In the face of an unprecedented energy crisis, the Spanish government is proposing to reduce motorway speed limits as a part of a number of measures to reduce the country's energy consumption and its reliance on foreign imports.
With the war in Ukraine continuing to rage, there is an increasing threat that energy supplies to the EU could be restricted further with Brussels also potentially banning all Russian oil and gas supplies.
In anticipation of the restrictions, Minister for Ecological Transition, Teresa Ribera has drafted a number of measures to tackle the issue to help consumers reduce their energy consumption while saving money.
One of the measures which could be approved by the Council of Ministers in the coming days will be to reduce the current 120 Km/h motorway speed limit to 110 Km/h, a move the government believes would drastically reduce the amount of petrol and diesel used by Spanish motorists.

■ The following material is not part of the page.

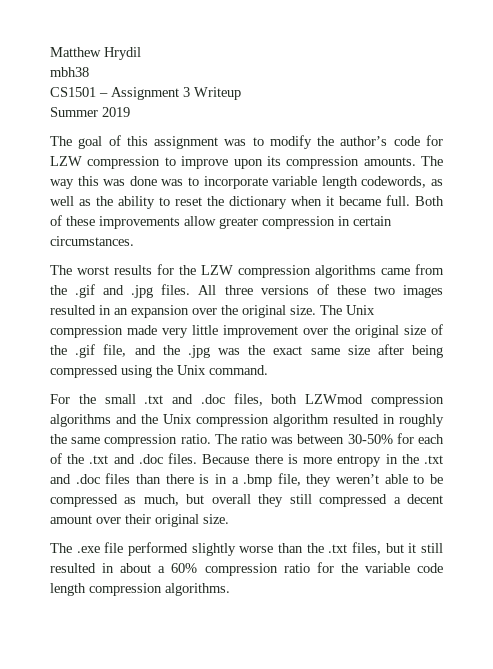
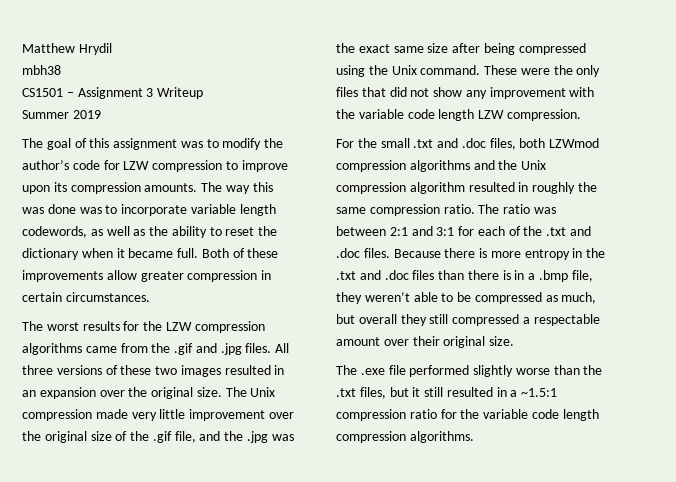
(268, 370) none -> [484,65,601,77] [336,87,595,99] [336,109,581,121] These were the only files that did not show any improvement with the variable code length LZW compression.
[347,434,393,444] 30-50% -> [389,226,455,236] 2:1 and 3:1
[407,494,444,504] decent -> [533,314,600,326] respectable
[120,563,198,573] about a 60% -> [510,388,558,397] a ~1.5:1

If the move goes ahead, it won't be the first time that Spain has decreased the motorway speed limits in an attempt to limit its consumption.
In light of the Libyan crisis of 2011, between March 7 and June 30, the country trialled the very same speed reductions. As a result, more than 6,000 traffic speed signs had to be modified at a cost of around 250,000 euros.
The move which was muted to reduce petrol consumption by 15% and diesel by 11% saving 1.4 billion euros, was initially met with criticism with many claiming that the cost to modify the signs on more than 8,800 kilometres of the country’s roads would end up cancelling out any potential savings that would be made.
Other studies suggested that the savings would be closer to 8%.
In those four months, gasoline consumption was actually reduced by 8% and diesel consumption by even less, which according to the government resulted in 450 million euros of savings. However, according to the RACC car club, a more realistic figure would have been between 200 and 300 million euros.
According to the IEA (International Energy Agency), reducing the maximum speed on roads from 120 km/h to 110 km/h would save around 430,000 barrels of oil per day, some 157 million barrels in industrialised countries and 17 billion euros in total savings.
In the words of the Treasury and Ecological Transition executive in 2011, led by Alfredo Pérez Rubalcaba, "it had been a complete success."
Rubalcaba then immediately announced that they would rescind the measure. This was greeted with scepticism. After all, if it had been so successful, reducing consumption, lowering the number of accidents by around 15% and reducing greenhouse gas emissions, why abandon the measure?
At the time Rubalcaba said that it was only “a transitory measure”.
However, many believe the real reason for aborting the plan was due to a fall in VAT revenues due to lower fuel consumption. Others believed that the measure was pulled to appease voters.